Related
I need to apply a function to the result of a transformation of all index values of a given numpy array. The following code does this:
import numpy as np
from matplotlib.transforms import IdentityTransform
# some 2D array
a = np.empty((2,3))
# some affine transformation, identity is just an example here
trans = IdentityTransform()
# some function taking a 2D index and returning some value depending
# on that index, again just an example
def f(idx):
return (idx[0]+idx[1])/2
# apply f to the result of transforming each index of a
b=np.empty_like(a)
for idx in np.ndindex(a.shape):
b[idx] = f(trans.transform(idx))
print(b)
This prints the following correct result:
[[0. 0.5 1. ]
[0.5 1. 1.5]]
The problem now is, the code is too slow when the shape of a gets larger, say 2000x3000. Is there a way to speed this up?
My idea is to create an array of indices of a idx = [[0,0], [0,1], ..., [1,2]], then transform this array in one go using something like tmp = trans.transform(idx), and lastly apply f to every element with np.vectorize(f)(tmp).
Is this a reasonable approach? If yes, how would this actually look like? If no, are there any alternatives?
Edit: I managed to get at tmp via the following code:
tmp=trans.transform(np.asarray([idx for idx in np.ndindex(a.shape)]))
So now I have an array containing the results of the affine transformation for every index value of a. But this seems to use an awful lot of memory.

> [Directive 1]: Duplicate the part of the numpy speed-up question that starts with "My idea is to" and goes on through "idx in np.ndindex(a.shape)]))".
> [Directive 2]: List each distinct numpy function the numpy speed-up question writes with the "np." prefix, in code or in prose.

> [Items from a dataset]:
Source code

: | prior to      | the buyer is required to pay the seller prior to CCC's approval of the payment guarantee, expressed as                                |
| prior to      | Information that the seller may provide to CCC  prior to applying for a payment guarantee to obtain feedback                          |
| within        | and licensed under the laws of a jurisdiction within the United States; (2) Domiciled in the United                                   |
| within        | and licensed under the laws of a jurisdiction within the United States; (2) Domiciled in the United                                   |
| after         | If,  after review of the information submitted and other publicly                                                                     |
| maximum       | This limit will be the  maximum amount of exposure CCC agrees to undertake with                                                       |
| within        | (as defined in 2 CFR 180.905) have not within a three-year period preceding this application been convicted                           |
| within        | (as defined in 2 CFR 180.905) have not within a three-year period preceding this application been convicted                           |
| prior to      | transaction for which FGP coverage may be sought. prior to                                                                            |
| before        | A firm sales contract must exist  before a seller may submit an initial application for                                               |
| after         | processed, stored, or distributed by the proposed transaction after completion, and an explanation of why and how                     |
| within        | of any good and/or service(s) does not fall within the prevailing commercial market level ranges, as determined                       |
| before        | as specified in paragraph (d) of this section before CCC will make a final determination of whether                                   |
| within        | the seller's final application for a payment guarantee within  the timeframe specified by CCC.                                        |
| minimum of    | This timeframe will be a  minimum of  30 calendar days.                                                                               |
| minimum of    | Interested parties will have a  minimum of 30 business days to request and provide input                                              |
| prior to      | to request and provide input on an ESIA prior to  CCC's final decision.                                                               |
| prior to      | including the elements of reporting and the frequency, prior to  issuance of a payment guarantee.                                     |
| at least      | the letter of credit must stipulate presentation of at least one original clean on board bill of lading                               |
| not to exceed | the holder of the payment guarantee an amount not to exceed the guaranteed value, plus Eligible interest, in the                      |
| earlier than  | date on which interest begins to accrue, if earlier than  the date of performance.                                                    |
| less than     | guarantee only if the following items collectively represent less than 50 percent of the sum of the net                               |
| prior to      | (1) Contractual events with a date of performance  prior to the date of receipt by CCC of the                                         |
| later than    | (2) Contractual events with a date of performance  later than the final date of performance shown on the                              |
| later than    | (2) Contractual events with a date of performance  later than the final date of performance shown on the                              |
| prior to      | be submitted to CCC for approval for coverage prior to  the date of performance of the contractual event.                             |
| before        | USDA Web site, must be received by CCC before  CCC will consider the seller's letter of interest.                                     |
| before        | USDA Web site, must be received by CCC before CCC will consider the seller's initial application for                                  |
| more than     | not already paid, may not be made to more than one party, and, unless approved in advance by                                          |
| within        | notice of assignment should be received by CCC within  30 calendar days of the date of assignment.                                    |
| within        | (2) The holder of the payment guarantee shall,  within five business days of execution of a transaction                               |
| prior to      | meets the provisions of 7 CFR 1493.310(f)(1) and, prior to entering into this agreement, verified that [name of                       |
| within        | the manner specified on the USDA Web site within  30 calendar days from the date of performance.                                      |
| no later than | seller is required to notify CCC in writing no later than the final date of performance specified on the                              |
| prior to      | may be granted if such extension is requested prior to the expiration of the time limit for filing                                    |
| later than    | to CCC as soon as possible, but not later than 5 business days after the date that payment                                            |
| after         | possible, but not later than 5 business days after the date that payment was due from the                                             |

> [Answer box 1]:
My idea is to create an array of indices of a idx = [[0,0], [0,1], ..., [1,2]], then transform this array in one go using something like tmp = trans.transform(idx), and lastly apply f to every element with np.vectorize(f)(tmp).
Is this a reasonable approach? If yes, how would this actually look like? If no, are there any alternatives?
Edit: I managed to get at tmp via the following code:
tmp=trans.transform(np.asarray([idx for idx in np.ndindex(a.shape)]))

> [Answer box 2]:
np.empty
np.empty_like
np.ndindex
np.vectorize
np.asarray